Nathanaëlle Herbelin’s second exhibition at Xavier Hufkens presents a brand new sequence of portraits and interiors that navigate the delicate stability between rapid, on a regular basis expertise and the burden of an unsettled world. Without delay intimate and expansive, these work replicate a need to carry on to moments of connection―small but important interactions with pals, neighbours, and household―amidst an undercurrent of grief, uncertainty, and shifting realities. Herbelin’s strategy is neither sentimental nor indifferent; quite, she paints with an acute consciousness of how private and collective histories intertwine. The act of portray turns into a technique to floor herself, to acknowledge absence, and to bear witness to each quiet rituals and emotional thresholds.
Whereas Herbelin’s earlier works had been characterised by vibrant colors and clearly outlined settings, the work on this exhibition embrace ambiguity. Figures emerge from undefined or weighty backgrounds, emphasising presence over place, reminiscence over setting. Arie, the artist’s late grandfather from Israel, is painted posthumously from images. His depiction resists conventional hierarchies of illustration—somebody who may not usually be immortalised on canvas is right here granted a quiet but steadfast visibility. Herbelin’s gaze is each tender and unflinchingly trustworthy, stripping away embellishment to disclose the uncooked intimacy of her topics.
The absent presence of Herbelin’s late grandfather can be felt in two of Herbelin’s works depicting Jewish mourning rituals. In Shiva, Herbelin reconstructs, from reminiscence, a hen’s-eye view of her grandfather’s house throughout shiva, the seven-day mourning interval following a funeral. The portray displays the charged ambiance of this ritual, through which the bereaved stay at house, marking their loss by time-honoured rituals: sitting on low chairs, overlaying mirrors, and lighting a candle in remembrance. The second, bigger work on this theme, Dîner aux œufs durs [Dinner with Hard-Boiled Eggs], interprets the Se’udat Havra’ah, the meal of condolence that follows a burial. Arduous-boiled eggs―together with bagels, lentils and different spherical meals―are central to this meal, symbolising the cycle of life and renewal. The composition of the portray takes inspiration from Egon Schiele’s Die Freunde (Tafelrunde), groß [The Friends (Round Table), Large], 1918. Simply as Schiele painted his personal circle of pals gathered across the desk, Herbelin populates Dîner aux œufs durs along with her personal acquaintances in addition to imagined figures.
Whereas portraits stay central to Herbelin’s observe, her nuanced depictions of inside areas are equally poignant in conveying temper and ambiance, revealing the psychological depths of her topics. Two inside scenes, particularly, evoke contrasting realities and psychological areas: one depicting a desolate kitchen, Ustensiles, and the opposite, Jérémie qui donne le biberon, portraying the artist’s accomplice, Jérémie, feeding their child in a resort room in China the place the artist not too long ago accomplished a residency. The panoramic view framed by the window within the latter portray contrasts starkly with the small, barely seen window within the kitchen, a refined indicator of confinement and diminished hope. Equally, the non-public possessions on the resort desk stand in distinction to their near-total absence within the kitchen, regardless of different clues suggesting a current human presence. The latter portray holds the quiet act of care in pressure with the busy, impersonal cityscape past, reflecting the distinction between non-public tenderness and the vastness of the skin world.
The interaction between inside and exterior areas―each literal and psychological―on this new physique of labor mirrors the artist’s negotiation of previous and current, presence and absence.
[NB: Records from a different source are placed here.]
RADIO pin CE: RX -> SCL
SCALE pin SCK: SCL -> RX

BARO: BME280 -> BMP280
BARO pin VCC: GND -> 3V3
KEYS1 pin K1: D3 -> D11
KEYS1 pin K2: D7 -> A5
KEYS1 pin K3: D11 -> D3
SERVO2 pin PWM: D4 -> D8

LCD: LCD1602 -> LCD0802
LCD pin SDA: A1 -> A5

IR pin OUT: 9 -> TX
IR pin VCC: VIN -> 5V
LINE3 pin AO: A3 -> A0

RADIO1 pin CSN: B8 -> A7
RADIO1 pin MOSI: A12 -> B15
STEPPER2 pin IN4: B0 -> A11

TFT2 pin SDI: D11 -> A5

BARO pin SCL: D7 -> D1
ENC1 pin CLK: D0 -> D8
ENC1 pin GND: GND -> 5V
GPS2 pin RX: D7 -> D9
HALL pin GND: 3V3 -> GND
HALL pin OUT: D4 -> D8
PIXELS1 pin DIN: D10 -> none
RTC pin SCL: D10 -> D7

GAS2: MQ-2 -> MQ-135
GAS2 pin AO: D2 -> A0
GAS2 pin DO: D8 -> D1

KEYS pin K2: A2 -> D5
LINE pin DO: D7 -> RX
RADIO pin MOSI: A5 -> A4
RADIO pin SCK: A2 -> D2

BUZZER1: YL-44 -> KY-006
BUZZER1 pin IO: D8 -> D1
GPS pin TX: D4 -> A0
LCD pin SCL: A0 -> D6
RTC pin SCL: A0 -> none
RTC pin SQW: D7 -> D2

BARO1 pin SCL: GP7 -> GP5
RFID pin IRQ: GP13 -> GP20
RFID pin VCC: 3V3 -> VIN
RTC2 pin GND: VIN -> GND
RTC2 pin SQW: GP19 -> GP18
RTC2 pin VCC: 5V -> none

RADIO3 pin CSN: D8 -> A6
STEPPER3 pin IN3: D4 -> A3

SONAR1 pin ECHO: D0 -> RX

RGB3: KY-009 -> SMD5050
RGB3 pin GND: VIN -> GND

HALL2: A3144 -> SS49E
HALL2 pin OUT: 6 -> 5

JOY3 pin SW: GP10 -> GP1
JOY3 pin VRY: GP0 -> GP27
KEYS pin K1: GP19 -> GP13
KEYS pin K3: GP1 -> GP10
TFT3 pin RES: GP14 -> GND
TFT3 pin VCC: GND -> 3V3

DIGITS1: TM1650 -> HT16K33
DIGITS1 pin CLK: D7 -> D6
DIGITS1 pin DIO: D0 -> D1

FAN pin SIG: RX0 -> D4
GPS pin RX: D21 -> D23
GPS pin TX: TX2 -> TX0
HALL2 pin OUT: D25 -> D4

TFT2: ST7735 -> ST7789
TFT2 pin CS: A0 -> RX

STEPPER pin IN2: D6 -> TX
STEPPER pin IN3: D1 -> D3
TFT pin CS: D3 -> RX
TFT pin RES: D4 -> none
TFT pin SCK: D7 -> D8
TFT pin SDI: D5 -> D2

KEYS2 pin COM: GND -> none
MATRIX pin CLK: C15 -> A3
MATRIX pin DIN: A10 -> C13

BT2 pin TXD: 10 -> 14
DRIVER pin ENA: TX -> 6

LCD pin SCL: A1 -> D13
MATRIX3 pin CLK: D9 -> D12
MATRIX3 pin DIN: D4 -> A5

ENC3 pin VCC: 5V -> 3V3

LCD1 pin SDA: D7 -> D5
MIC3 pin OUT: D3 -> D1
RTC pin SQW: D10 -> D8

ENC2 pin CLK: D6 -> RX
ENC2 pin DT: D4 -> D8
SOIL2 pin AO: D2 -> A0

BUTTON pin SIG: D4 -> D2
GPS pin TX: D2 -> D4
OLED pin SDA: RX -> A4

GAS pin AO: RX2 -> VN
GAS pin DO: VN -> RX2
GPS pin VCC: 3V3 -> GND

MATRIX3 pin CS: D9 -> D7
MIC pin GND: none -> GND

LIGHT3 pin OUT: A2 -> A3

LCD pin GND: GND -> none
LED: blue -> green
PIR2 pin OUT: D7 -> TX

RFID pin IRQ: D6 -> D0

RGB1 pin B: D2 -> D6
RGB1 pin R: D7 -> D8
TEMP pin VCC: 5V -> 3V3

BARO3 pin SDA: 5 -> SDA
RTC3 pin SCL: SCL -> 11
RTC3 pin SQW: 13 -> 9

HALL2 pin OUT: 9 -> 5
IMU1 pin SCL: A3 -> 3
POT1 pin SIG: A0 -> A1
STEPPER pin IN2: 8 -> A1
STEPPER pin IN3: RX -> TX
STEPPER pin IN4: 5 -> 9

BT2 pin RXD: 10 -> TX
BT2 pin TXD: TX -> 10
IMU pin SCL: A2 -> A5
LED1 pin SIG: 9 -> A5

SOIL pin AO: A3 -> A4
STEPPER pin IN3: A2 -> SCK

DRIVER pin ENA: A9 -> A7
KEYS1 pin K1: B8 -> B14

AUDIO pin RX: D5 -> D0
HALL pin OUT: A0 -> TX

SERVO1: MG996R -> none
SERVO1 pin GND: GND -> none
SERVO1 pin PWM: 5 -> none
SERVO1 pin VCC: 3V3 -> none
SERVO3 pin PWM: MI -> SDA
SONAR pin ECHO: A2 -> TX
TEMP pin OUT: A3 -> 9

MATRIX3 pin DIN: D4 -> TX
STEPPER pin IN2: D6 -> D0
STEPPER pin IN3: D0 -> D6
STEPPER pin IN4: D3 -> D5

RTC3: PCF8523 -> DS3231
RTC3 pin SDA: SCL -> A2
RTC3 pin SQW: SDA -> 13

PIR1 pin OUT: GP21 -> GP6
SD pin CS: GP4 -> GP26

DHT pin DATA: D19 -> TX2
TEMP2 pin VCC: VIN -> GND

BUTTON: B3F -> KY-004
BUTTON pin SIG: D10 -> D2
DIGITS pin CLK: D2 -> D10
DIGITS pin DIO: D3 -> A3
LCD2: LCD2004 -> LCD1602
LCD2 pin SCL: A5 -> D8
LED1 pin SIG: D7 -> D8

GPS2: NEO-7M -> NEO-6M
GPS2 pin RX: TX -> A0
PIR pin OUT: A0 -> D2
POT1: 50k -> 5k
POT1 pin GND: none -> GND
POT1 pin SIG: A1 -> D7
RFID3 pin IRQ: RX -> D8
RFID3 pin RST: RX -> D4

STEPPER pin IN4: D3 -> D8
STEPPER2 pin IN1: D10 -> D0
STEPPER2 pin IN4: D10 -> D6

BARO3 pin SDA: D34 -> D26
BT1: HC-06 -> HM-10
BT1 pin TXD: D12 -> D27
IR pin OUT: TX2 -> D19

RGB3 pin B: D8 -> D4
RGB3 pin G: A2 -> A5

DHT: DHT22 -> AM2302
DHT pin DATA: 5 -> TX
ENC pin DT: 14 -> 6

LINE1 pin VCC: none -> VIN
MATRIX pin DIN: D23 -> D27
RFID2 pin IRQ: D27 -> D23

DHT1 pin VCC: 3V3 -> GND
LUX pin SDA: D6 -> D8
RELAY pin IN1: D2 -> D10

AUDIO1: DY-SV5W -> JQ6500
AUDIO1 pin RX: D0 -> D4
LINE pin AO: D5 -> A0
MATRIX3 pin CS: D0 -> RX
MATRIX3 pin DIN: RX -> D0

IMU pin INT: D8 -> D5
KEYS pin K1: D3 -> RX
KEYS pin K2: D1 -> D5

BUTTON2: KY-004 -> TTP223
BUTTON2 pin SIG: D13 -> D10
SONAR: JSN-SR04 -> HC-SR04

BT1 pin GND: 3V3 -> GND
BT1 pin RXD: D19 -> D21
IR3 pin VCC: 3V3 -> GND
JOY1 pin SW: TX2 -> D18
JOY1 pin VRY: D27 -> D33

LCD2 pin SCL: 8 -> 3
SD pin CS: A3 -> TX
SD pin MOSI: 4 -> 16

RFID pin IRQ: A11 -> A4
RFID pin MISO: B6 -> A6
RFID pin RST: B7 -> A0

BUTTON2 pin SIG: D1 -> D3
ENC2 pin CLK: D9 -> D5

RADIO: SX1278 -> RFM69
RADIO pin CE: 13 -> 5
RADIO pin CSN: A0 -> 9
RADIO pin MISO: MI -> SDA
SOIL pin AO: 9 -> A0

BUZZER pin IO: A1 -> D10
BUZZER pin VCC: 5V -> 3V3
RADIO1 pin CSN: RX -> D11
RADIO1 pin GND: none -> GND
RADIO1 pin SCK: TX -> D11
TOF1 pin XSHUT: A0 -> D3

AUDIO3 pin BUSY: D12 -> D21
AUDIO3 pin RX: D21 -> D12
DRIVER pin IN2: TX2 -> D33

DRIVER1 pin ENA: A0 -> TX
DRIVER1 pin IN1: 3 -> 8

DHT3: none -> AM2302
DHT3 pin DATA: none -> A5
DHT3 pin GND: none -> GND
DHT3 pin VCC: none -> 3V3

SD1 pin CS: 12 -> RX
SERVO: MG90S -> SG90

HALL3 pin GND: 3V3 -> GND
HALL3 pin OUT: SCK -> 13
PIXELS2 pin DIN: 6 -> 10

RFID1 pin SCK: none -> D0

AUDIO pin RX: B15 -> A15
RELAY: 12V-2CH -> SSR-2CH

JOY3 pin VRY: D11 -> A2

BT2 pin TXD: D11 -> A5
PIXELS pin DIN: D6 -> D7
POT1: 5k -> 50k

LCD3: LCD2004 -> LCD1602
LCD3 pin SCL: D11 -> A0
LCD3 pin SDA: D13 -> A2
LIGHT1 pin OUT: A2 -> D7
Whether or not reconstructing her grandfather’s residence from reminiscence, capturing the transient intimacy of a shared meal, or portray figures from her neighbourhood, Herbelin’s works resist straightforward narratives. As an alternative, her work provide an area the place the on a regular basis and the existential coexist, the place the act of wanting itself turns into an act of recognition.